1. Avoid compulsive purchases

Stress and bad mood are often behind impulse purchases that often end in regret, says Fauth-Bühler. Emotional distress causes the control region of the human brain to “shut down.” This is problematic since this area is responsible for managing long-term goals, delaying gratification, and resisting impulses and temptations. Instead, the reward system takes over, demanding instant gratification to feel better. Likewise, time and time pressure are the main enemies of rational thought. “If you don’t have the time to reflect on the behavior, possible alternatives and consequences, the reward system takes over,” says Fauth-Bühler.

Both scenarios often end in those impulse purchases and questionable financial decisions. Therefore, a crucial first step towards more conscious spending behavior is being able to identify our consumption patterns.
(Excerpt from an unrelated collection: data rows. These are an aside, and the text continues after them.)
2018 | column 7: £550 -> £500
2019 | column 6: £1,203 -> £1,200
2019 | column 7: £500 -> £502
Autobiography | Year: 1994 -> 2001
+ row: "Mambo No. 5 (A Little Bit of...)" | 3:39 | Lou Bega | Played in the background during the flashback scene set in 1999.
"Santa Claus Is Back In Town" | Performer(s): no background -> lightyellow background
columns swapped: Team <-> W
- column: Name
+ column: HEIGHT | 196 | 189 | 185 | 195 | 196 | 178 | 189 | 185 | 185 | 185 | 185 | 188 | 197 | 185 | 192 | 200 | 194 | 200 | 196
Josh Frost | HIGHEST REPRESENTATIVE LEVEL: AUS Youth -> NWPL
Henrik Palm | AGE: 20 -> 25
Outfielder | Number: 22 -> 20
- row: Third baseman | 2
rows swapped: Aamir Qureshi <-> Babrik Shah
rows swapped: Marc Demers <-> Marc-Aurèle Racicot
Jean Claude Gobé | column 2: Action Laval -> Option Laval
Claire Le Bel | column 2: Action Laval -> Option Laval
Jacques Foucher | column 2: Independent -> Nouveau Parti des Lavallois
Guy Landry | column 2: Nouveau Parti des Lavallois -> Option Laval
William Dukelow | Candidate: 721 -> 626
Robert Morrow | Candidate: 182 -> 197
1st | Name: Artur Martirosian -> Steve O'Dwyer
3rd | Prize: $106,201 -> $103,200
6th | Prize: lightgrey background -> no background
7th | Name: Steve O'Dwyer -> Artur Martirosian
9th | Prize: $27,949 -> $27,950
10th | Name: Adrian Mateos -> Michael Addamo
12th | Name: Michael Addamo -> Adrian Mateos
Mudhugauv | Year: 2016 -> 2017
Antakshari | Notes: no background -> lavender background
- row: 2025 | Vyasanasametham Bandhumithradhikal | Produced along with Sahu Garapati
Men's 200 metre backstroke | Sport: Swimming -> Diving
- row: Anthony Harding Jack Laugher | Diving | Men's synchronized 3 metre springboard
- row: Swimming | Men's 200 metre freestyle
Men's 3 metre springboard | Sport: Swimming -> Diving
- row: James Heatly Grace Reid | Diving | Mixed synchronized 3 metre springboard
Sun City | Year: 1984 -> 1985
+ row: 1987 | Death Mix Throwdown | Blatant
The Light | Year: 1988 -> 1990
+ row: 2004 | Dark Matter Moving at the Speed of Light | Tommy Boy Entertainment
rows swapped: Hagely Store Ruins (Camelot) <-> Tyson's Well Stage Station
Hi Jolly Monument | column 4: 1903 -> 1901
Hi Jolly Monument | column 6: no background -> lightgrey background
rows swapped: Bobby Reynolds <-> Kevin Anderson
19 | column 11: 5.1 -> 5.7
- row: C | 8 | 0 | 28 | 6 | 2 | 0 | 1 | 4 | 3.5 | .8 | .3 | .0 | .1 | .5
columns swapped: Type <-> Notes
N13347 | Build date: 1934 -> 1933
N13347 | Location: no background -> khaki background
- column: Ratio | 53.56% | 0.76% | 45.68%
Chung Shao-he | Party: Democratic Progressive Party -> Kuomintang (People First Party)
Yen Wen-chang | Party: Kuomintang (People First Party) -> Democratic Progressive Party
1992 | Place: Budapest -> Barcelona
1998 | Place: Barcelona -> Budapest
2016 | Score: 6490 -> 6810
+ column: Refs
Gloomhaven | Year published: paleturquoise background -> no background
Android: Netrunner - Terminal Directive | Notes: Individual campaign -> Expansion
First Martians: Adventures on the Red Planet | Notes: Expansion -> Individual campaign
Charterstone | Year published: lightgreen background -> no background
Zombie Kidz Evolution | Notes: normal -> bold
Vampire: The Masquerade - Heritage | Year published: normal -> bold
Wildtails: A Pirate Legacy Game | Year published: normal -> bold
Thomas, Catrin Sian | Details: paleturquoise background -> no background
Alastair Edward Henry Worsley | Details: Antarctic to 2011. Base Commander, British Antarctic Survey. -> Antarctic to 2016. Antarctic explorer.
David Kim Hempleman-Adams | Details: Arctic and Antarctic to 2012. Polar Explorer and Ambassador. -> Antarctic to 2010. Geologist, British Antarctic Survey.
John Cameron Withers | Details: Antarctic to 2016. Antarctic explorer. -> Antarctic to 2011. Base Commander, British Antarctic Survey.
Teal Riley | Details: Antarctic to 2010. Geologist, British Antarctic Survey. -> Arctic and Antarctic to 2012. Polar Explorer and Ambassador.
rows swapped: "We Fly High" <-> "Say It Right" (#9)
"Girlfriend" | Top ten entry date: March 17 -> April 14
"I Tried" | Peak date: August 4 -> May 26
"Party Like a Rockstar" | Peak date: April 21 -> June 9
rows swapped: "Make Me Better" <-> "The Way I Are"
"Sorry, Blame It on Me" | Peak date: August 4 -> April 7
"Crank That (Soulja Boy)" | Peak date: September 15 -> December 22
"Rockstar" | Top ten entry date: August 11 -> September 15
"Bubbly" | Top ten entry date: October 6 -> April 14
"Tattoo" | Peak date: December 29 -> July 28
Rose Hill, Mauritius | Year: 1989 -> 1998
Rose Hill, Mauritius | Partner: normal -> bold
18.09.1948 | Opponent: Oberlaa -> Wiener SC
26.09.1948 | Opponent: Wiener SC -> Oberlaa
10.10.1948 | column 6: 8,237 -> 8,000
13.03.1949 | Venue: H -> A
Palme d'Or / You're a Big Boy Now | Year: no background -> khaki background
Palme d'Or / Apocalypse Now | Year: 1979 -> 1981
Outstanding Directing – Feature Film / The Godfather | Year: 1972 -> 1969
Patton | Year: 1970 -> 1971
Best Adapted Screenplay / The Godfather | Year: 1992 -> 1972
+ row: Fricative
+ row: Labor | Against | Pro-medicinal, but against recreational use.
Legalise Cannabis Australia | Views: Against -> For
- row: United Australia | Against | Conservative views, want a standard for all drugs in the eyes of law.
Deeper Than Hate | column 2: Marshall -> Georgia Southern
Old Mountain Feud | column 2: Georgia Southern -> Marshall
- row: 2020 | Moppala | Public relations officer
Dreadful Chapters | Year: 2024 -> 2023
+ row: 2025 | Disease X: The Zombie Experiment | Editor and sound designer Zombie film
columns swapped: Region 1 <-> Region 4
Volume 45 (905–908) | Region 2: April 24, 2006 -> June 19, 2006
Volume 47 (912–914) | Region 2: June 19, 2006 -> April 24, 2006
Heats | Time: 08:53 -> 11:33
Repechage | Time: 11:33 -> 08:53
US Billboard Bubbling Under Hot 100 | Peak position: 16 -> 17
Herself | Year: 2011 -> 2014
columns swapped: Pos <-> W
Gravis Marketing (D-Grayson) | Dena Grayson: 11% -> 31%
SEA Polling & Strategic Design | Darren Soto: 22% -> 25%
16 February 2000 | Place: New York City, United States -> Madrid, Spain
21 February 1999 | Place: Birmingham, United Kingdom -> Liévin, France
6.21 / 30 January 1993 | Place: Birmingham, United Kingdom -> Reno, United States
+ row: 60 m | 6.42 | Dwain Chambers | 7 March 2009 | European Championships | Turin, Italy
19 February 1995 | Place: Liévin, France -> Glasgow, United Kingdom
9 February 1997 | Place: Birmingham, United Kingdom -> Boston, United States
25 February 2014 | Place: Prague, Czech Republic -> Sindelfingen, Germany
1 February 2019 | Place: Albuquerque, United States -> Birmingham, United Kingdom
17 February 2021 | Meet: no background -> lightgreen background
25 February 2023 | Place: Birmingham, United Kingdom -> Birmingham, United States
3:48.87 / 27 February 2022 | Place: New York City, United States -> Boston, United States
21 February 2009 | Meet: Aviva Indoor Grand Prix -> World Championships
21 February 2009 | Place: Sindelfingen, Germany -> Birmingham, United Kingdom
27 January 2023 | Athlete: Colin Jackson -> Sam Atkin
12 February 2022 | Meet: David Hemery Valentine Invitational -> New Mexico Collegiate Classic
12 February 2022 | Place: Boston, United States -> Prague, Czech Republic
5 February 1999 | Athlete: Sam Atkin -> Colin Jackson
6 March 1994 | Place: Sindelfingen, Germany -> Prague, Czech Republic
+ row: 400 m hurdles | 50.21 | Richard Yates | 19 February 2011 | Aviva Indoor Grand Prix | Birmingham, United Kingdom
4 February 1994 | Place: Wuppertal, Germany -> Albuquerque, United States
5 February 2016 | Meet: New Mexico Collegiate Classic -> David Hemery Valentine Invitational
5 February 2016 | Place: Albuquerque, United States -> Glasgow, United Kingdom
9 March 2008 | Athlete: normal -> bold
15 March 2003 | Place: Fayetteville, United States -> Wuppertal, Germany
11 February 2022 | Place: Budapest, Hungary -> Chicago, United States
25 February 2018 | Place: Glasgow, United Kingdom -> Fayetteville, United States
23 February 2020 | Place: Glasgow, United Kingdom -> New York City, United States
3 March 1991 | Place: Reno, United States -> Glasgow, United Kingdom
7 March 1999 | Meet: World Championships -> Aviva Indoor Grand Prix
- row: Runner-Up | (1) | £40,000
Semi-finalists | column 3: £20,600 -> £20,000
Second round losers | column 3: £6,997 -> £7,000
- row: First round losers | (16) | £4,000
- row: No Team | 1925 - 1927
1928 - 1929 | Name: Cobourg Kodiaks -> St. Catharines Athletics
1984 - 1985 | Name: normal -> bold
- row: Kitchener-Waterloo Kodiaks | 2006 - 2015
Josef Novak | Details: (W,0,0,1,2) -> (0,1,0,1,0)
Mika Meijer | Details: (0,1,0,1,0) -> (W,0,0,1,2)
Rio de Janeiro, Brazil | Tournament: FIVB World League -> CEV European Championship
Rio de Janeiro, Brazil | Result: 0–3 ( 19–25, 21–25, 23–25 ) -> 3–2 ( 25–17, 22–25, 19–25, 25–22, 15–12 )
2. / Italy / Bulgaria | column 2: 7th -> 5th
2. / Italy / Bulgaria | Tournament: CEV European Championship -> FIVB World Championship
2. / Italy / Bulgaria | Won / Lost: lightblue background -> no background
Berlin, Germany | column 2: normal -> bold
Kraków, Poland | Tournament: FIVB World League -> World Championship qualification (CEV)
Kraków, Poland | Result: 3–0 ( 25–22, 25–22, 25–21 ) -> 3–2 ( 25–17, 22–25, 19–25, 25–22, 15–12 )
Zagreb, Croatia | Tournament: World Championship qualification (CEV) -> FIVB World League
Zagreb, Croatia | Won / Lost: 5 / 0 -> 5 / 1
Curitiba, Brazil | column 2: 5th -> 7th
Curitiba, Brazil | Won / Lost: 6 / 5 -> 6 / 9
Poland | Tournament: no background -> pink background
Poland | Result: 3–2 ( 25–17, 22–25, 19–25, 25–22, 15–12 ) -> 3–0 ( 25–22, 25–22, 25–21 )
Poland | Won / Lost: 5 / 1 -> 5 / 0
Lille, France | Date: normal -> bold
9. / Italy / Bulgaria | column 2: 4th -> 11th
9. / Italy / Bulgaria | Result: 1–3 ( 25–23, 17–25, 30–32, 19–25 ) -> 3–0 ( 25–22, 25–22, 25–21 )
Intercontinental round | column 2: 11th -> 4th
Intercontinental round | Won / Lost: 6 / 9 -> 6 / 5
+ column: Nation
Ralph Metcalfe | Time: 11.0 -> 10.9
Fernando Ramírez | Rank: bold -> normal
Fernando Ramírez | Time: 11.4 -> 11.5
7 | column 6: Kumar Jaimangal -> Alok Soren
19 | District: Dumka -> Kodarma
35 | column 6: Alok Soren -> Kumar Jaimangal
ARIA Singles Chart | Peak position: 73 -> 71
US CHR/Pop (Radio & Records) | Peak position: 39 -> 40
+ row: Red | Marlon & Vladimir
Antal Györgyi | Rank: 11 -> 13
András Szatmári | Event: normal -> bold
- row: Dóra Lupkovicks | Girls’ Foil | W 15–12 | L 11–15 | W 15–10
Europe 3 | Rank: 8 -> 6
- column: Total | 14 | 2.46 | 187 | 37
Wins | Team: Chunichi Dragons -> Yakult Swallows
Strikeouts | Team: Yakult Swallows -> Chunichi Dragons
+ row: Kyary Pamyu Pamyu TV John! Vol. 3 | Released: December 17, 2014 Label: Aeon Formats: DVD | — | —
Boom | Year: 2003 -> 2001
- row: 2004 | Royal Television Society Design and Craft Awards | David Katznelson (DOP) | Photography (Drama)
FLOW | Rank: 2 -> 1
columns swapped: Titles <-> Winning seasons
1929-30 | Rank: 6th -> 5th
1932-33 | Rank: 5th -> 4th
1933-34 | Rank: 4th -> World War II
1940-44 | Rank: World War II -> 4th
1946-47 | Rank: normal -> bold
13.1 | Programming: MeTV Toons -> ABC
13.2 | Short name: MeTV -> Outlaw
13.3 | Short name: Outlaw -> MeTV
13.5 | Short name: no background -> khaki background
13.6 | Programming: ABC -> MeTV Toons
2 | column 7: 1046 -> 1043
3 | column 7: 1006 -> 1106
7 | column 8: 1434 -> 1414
From N26 they recommend identifying the factors (the start of the sales, for example) and the situations (going shopping after a bad day) that encourage compulsive spending to avoid it.

2. Save without pressure

According to the analysis carried out by Fauth-Bühler, “the human brain is not made to save or make intelligent financial decisions.” On the contrary, the human being is “programmed to seek instant gratification and the brain rejects waiting or long-term rewards. Therefore, spending is much easier than saving or investing.”

To alleviate the pressure of the control system when making conscious savings decisions, N26 suggests defining long-term objectives and making use of tools that allow the process to be automated to avoid having to make active decisions. Digital tools are a good alternative, as they simplify and automate the saving process. For example, N26 allows you to set automatic rules for your slots (subaccounts) that regularly transfer a preset amount. Another function that the user can choose to automate is the “Rounding”, which, as its name suggests, rounds purchases to the nearest euro and moves the surplus to a saving space designated by the customer. It should be noted that in the first year after its launch, this tool allowed N26 customers to save more than 12 million euros.

These are examples of how to establish a saving behavior based on habit, which is guided by the “reward system” and, due to its automation, requires less effort and energy, freeing the user from the pressure or rejection that often involve active saving decisions.

3. Set realistic goals

Responsible money management habits aren’t established overnight, and setting too many or unrealistic financial goals can even backfire, as “trying to control too many impulses at once increases the risk of failure,” says Fauth- Buhler.

Instead, Online Banking recommends breaking down savings goals into smaller milestones and formulating them as specifically as possible. “Meeting goals brings an instant sense of gratification, and because of a positive reinforcement process (reflected neurobiologically in a burst of dopamine), the person is more likely to repeat the behavior that led to that success.” Ultimately, this will promote financial well-being and improve the relationship with money, as the joyful emotions of success and achievement will be associated with saving.